Salon has a new feature, "My Dream TV Show," where celebrities are asked to design their ideal television program. John Darnielle of the Mountain Goats wants to see "This Week in Boxing featuring Sebastian Bach."

Boxing is the most under-represented sport on television, especially seeing as it is better than all the other sports; lame reality-TV boxing shows do not count as boxing any more than mashed-up aspirins count as cocaine. Sebastian Bach is one of those once-famous metal dudes who flaunt their manic tendencies a little too much when they're on-camera, but he's also a pretty bright guy who'd do a killer blow-by-blow if he could just stay focused.
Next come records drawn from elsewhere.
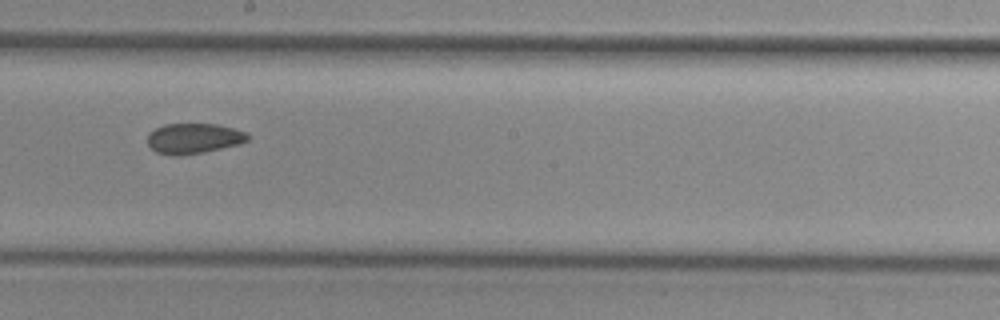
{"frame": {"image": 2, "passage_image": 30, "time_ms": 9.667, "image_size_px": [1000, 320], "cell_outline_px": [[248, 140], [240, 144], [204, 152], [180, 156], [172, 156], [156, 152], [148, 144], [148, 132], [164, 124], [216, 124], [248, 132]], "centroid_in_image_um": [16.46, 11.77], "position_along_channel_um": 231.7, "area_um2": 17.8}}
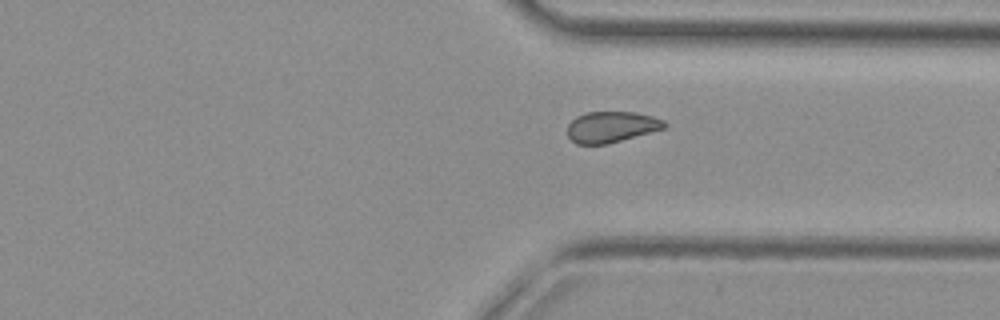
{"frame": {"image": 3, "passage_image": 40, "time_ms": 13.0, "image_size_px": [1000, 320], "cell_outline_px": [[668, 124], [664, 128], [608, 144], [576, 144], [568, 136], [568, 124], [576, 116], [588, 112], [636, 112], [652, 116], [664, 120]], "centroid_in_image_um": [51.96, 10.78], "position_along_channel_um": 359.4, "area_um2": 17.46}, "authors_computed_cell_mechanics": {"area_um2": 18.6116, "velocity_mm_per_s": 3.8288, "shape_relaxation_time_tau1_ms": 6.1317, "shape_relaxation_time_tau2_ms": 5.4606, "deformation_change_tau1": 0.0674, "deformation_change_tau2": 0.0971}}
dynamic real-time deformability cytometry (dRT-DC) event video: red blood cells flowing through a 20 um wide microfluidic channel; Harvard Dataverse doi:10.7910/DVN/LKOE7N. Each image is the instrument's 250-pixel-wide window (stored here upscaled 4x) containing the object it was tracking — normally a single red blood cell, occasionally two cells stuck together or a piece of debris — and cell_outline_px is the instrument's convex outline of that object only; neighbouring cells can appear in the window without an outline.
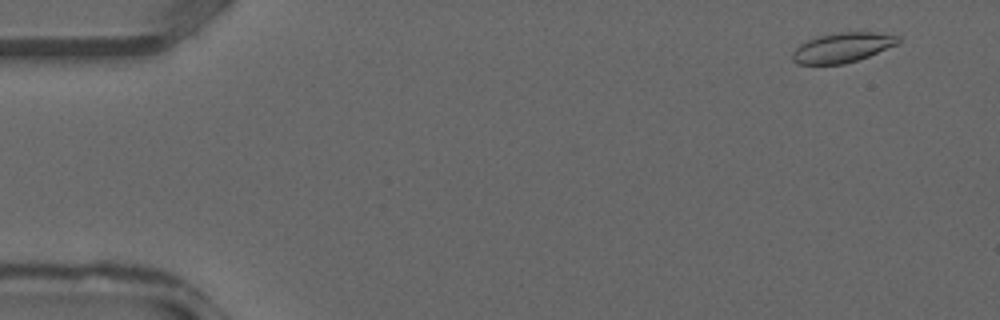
{"species": "common noctule bat (a hibernating species)", "species_latin": "Nyctalus noctula", "temperature_condition": "warm", "stored_images_in_passage": 34, "camera_frame_rate_fps": 3000, "um_per_image_px": 0.085, "animal": {"sex": "male", "forearm_length_mm": 52.5}, "frame": {"image": 1, "passage_image": 3, "time_ms": 0.667, "image_size_px": [1000, 320], "cell_outline_px": [[900, 40], [896, 44], [868, 56], [844, 64], [796, 64], [792, 60], [792, 52], [800, 44], [816, 36], [840, 32], [872, 32], [900, 36]], "centroid_in_image_um": [71.56, 4.04], "position_along_channel_um": 13.4, "area_um2": 18.15}}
This show will broadcast three boxing matches by ranked fighters once a week, in prime time. I get misty thinking about it.


Creek Running North lists "The Top 25 Most Dangerous Fictional Unhinged Characters Who Are Dangerously Hurting America."

The Gipper
The only fictional character ever to win a majority of votes in the Electoral College. After taking up residence in the feeble brain of the B-movie actor that played him in a conservative movie, this dead football player ran up what were at that point the largest federal deficits in history, cut and ran from a Middle Eastern country after the terrorists brought it on, facilitated the murders of thousands of Central American farmers, and sold weapons to Iran and Iraq simultaneously, some of which would later be used against US troops. Widely regarded as both the best and worst president in US history, and mainly for the same reasons. (The Gipper’s rank as “worst president ever” suffered setbacks in 1988, 1992, 1996, 2000, and 2004.)


Ryspace taped the final Sleater-Kinney performance, and has made it available as an mp3 download.